Argument | Type | Required | Notes |
---|---|---|---|
image_id | UUID | required | UUID of the verifying face |
source_image_path | image | required | file to be verified. Image can pass from url, local path or bytes. Max size is 5Mb |
target_image_path | image | required | reference file to check the source file. Image can pass from url, local path or bytes. Max size is 5Mb |
options | string | Object | ExpandedOptionsDict object can be used in this method. See more here. |
Response:
{
"result" : [{
"source_image_face" : {
"age" : {
"probability": 0.9308982491493225,
"high": 32,
"low": 25
},
"gender" : {
"probability": 0.9898611307144165,
"value": "female"
},
"mask" : {
"probability": 0.9999470710754395,
"value": "without_mask"
},
"embedding" : [ -0.0010271212086081505, "...", -0.008746841922402382 ],
"box" : {
"probability" : 0.9997453093528748,
"x_max" : 205,
"y_max" : 167,
"x_min" : 48,
"y_min" : 0
},
"landmarks" : [ [ 92, 44 ], [ 130, 68 ], [ 71, 76 ], [ 60, 104 ], [ 95, 125 ] ],
"execution_time" : {
"age" : 85.0,
"gender" : 51.0,
"detector" : 67.0,
"calculator" : 116.0,
"mask": 36.0
}
},
"face_matches": [
{
"age" : {
"probability": 0.9308982491493225,
"high": 32,
"low": 25
},
"gender" : {
"probability": 0.9898611307144165,
"value": "female"
},
"mask" : {
"probability": 0.9999470710754395,
"value": "without_mask"
},
"embedding" : [ -0.049007344990968704, "...", -0.01753818802535534 ],
"box" : {
"probability" : 0.99975,
"x_max" : 308,
"y_max" : 180,
"x_min" : 235,
"y_min" : 98
},
"landmarks" : [ [ 260, 129 ], [ 273, 127 ], [ 258, 136 ], [ 257, 150 ], [ 269, 148 ] ],
"similarity" : 0.97858,
"execution_time" : {
"age" : 59.0,
"gender" : 30.0,
"detector" : 177.0,
"calculator" : 70.0,
"mask": 36.0
}
}],
"plugins_versions" : {
"age" : "agegender.AgeDetector",
"gender" : "agegender.GenderDetector",
"detector" : "facenet.FaceDetector",
"calculator" : "facenet.Calculator",
"mask": "facemask.MaskDetector"
}
}]
}
Element | Type | Description |
---|---|---|
source_image_face | object | additional info about source image face |
face_matches | array | result of face verification |
age | object | detected age range. Return only if age plugin is enabled |
gender | object | detected gender. Return only if gender plugin is enabled |
mask | object | detected mask. Return only if face mask plugin is enabled. |
embedding | array | face embeddings. Return only if calculator plugin is enabled |
box | object | list of parameters of the bounding box for this face |
probability | float | probability that a found face is actually a face |
x_max, y_max, x_min, y_min | integer | coordinates of the frame containing the face |
landmarks | array | list of the coordinates of the frame containing the face-landmarks. Return only if landmarks plugin is enabled |
similarity | float | similarity between this face and the face on the source image |
execution_time | object | execution time of all plugins |
plugins_versions | object | contains information about plugin versions |
Contributing
Contributions are what make the open source community such an amazing place to be learn, inspire, and create.

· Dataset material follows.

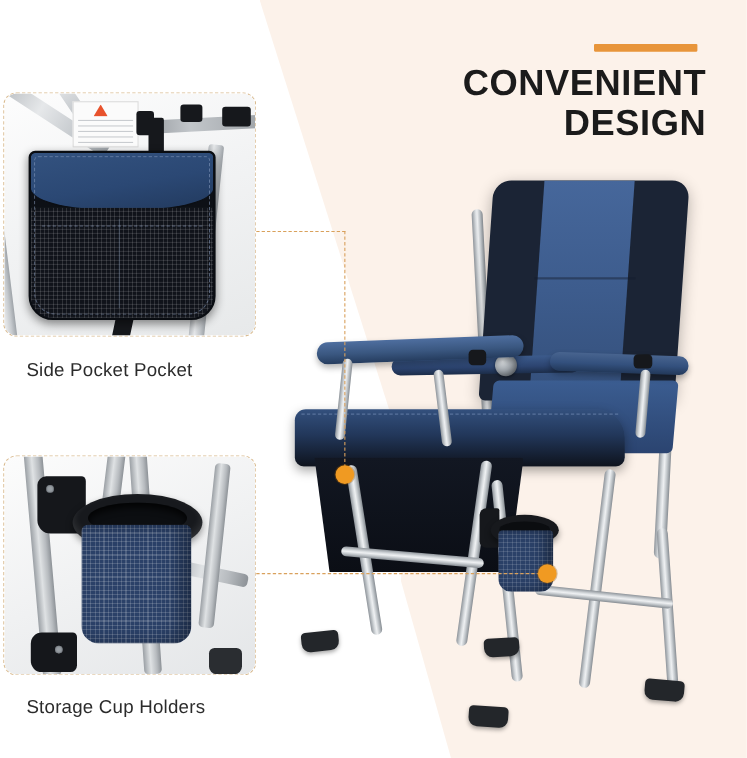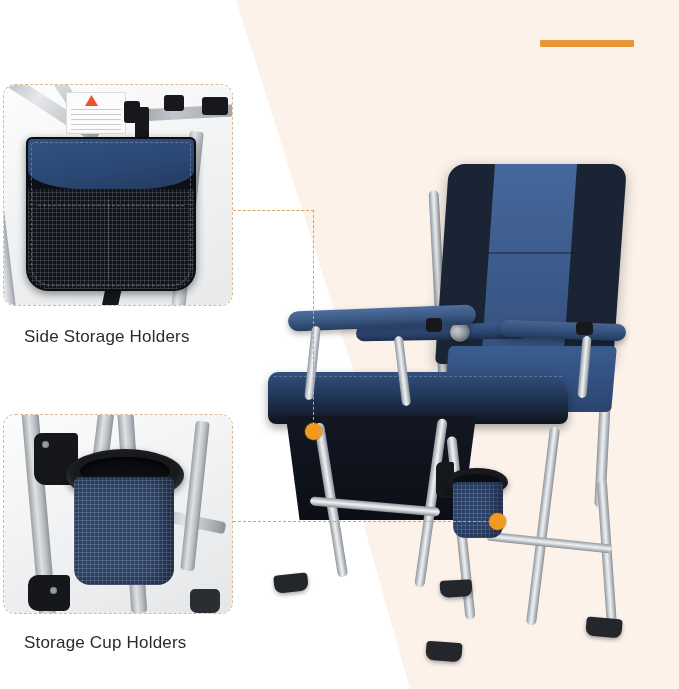"CONVENIENT" span.l1 { html: none -> <span>CONVENIENT</span> }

Any contributions you make are greatly appreciated.
- Fork the Project
- Create your Feature Branch (
git checkout -b feature/AmazingFeature
) - Commit your Changes (
git commit -m 'Add some AmazingFeature'
) - Push to the Branch (
git push origin feature/AmazingFeature
) - Open a Pull Request
After creating your first contributing pull request, you will receive a request to sign our Contributor License Agreement by commenting your pull request with a special message.
Report Bugs
Please report any bugs here.
If you are reporting a bug, please specify:
- Your operating system name and version
- Any details about your local setup that might be helpful in troubleshooting
- Detailed steps to reproduce the bug
Submit Feedback
The best way to send us feedback is to file an issue at https://github.com/exadel-inc/compreface-python-sdk/issues.
If you are proposing a feature, please:
- Explain in detail how it should work.
- Keep the scope as narrow as possible to make it easier to implement.
License info
CompreFace Python SDK is open-source facial recognition SDK released under the Apache 2.0 license.